В школе на уроках литературы и истории в центре внимания было постановление ЦК ВКП(б) о журналах «Звезда» и «Ленинград», принятое 14 августа 1946 года. Главным организатором и вдохновителем этой кампании был А.А. Жданов. Особой критике подвергались так называемые «безыдейные» произведения искусства, не служившие делу «коммунистического воспитания». Уроки истории вела Анашкина Прасковья Григорьевна, очень грамотный историк она умело забрасывала в наши головы отборные семена коммунистической идеологии, где они, попав на хорошо обработанную плодородную почву, давали хороший урожай. Мы свято верили каждому произнесённому слову. Прасковья Григорьевна была не только хорошим учителем, но и отличным пропагандистом.
Весь декабрь 1946 года я прожил на квартире, за это проживание надо было платить возом дров. Все зимние каникулы я ходил в правление колхоза, просил, чтобы мне выделили подводу для подвоза дров на квартиру. С большим трудом мне это, наконец, разрешили. Я понимал, что проблем в колхозе много и без меня: дровами, в первую очередь, нужно было обеспечить механизаторов и животноводов, то есть наиболее значимых колхозников, а тут ещё и я. Тем более, я брал подводу на два дня. Но как бы там ни было трудно, за каникулы я рассчитался с квартирой. В будущем предстояли ещё два таких рывка, одной мысли о них я страшно пугался.
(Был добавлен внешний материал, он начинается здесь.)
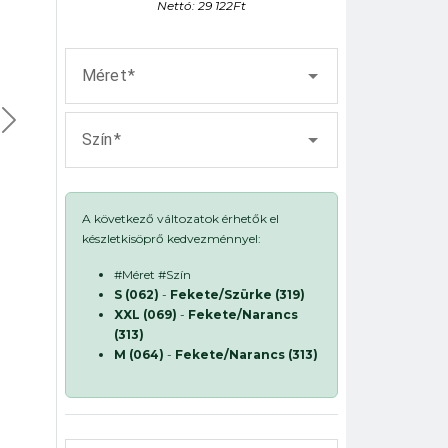
Nettó: 29 122Ft
Méret
Szín
A következő változatok érhetők el
készletkisöprő kedvezménnyel:
#Méret #Szín
S (062)
-
Fekete/Szürke (319)
XXL (069)
-
Fekete/Narancs
(313)
M (064)
-
Fekete/Narancs (313)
Во время зимних каникул я старался больше помогать по хозяйству в доме. В частности, вместе с Машей плёл лапти для продажи. Деньги можно было заработать только таким способом. Хоть мы жили и бедно, но дома было лучше, чем на квартире. Работал дома много, но в душе отдыхал, и очень не хотелось уходить в эту ужасную, чужую, холодную квартиру. Прошлая зима, когда я квартировался у Козловой Алёны, теперь вспоминалась, как райская жизнь.
Моими друзьями в деревне были те, кто уже побывал в огне Великой Отечественной Войны. Алешков Григорий Алексеевич был самым грамотным из всех моих друзей. Характерной его особенностью было умение анализировать и по-умному оценивать обстановку. Он дважды побывал на фронте: вначале, до ранения, воевал в пехоте, после ранения стал танкистом, где общался с грамотными молодыми людьми, которые его научили анализировать всё видимое и слышимое. Генетическое наследие тоже было хорошим: Семён, которому тот приходился дядей, был внешне очень на него похож.
Мы долго дружили и с Алешковым Иваном Григорьевичем (Ванька Гришакин), который резко отличался от образа, описанного выше. По характеру был добрым, всегда со всем соглашался. Анализом ситуаций не занимался, воспринимал жизнь такой, какой она была дана сверху. Естественно, ему не хватало образования. С ним мы дружили до моего поступления в институт, то есть более двух лет. В ноябре 1948 года он женился, после чего его жизненная позиция, естественно, резко изменилась. А с Алешковым Григорием мы дружили меньше, так как он женился гораздо раньше. Дружба у молодых людей почти всегда продолжается до тех пор, пока они не перестают быть холостяками. Но, конечно, дружить можно и после обзаведения семьями, если жизненные позиции совпадают. Мы с Захаром Рябининым очень крепко дружили на протяжении почти 20 лет, и семьи не были нам помехой. Но постепенно наши жизненные позиции перестали совпадать, и дружба померкла так же, как день сменяется ночью.
После войны все молодые люди с фронта, как правило, возвращались в деревню, потому что в город ехать было некуда. Исключением были Коротков Геннадий и Квасов Семён. Геннадий до войны был в Москве, там он и остался после, а Семён до войны был в Новосибирске, и, побыв после возвращения с фронта несколько месяцев в деревне, уехал в Новосибирск. Пока Семён жил в деревне, мы очень много с ним общались. Он был самым образованным из моих товарищей, и я считал его самым интересным собеседником. До войны он закончил семилетку, а это по тем временам было немало.
Судьба же всех, кто после войны уехал в деревню и в ней остался, была плачевна. Все они жили очень бедно, а детей имели помногу. В деревне оставались в надежде, что жизнь будет улучшаться. Но надежды не оправдывались.